Request 1: In the BigQuery thread, explain in one to three sentences why the reply suggests adding date ranges to the where clause when the table is partitioned.
Request 2:
Decide whether each statement agrees with the BigQuery thread. Answer yes or no for each, and quote the deciding words.
(a) The table holds around 50 GB of logistics data.
(b) The logistics column is comma delimited.
(c) The reply says the update query must be executed for all the data in the table.
Request 3: Extend the BigQuery thread, starting after its final sentence.

Source extract:
Bigquery Column addition and historical update-CodePudding

We have a bigquery table which holds around 50 GB of logistics data. Recently due to business requirement we had to introduce a new column which works pretty well for the new data but we want to fix the historical data as well for this column.

This personal column is pushed from python and is derived from logistics column which is pipe delimited.

Note :We have data till 2021-01-01 which needs to be updated.

What is the fastest way to achieve this using SQL ?

CodePudding user response：

I think you can use an update query to calculate the Logistics columns for historical data :

update `my_project.my_dataset.my_table`
set Logistics = CONCAT(column1, "|", column2, "|", ....)
where 1 = 1

If your table is partitioned (maybe the column Date), you can add dates ranges in where clause if needed to not process all the table.

For example if historical data is until a date, you are not obliged to execute the update query for all the data in table, and in this case the cost will be cheaper.

Supplied information:
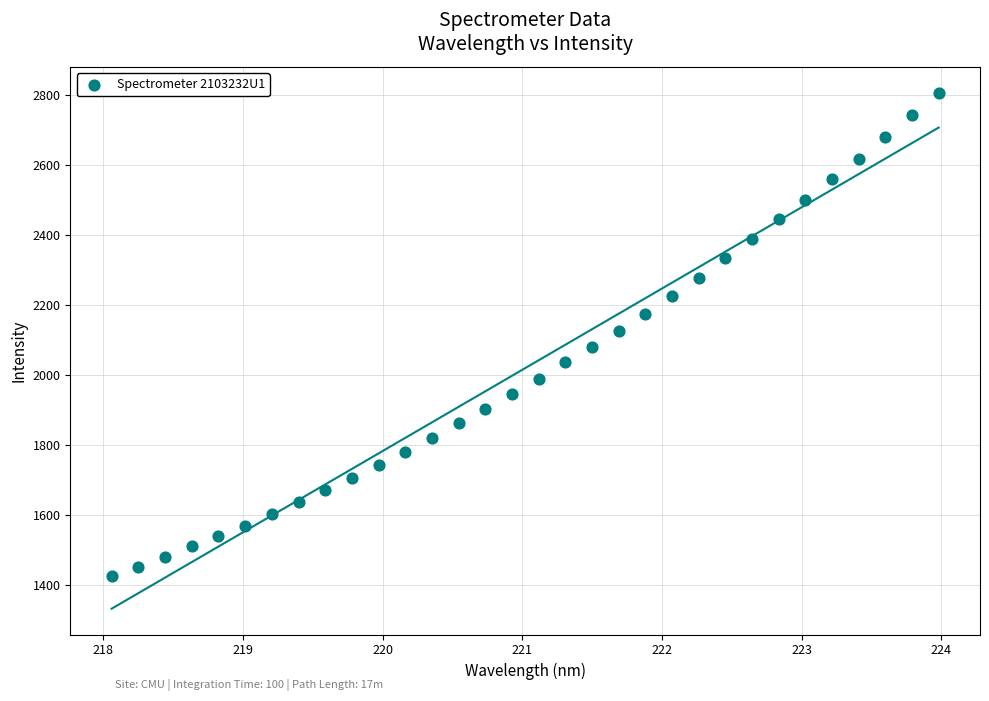

What is the range of X values (max minus min)?

5.9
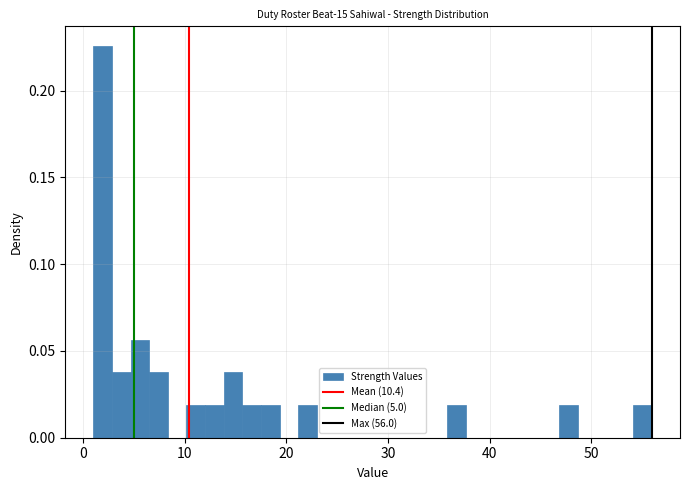

Read against the x-axis, roughly where is the centre of the tallest bar?

2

Written reply 1: Restricting the update to a date range means the query does not have to process the whole table. When the historical data ends at a known date, the update need not run over all the data, so it costs less.

Written reply 2:
(a) Yes: "holds around 50 GB of logistics data"
(b) No: "derived from logistics column which is pipe delimited"
(c) No: "you are not obliged to execute the update query for all the data in table"

Written reply 3:
CodePudding user response：

As per my understanding, Personal is actually derived from Y or N substring in logistics. If thats so, then you can fetch this substring using regex and later you could populate Personal based on this. As your table is in BigQuery so you can execute following command to do the same.[Kindly change regex as per your requirement]

e.g.  UPDATE `project.dataset.table_name`
      SET Personal = CASE 
                      WHEN REGEXP_EXTRACT(Logistics, r'\|[YN]\|') = '|Y|'
                      THEN 'Yes'
                      ELSE 'No'
                     END
      WHERE DATE <= DATE('2021-01-01')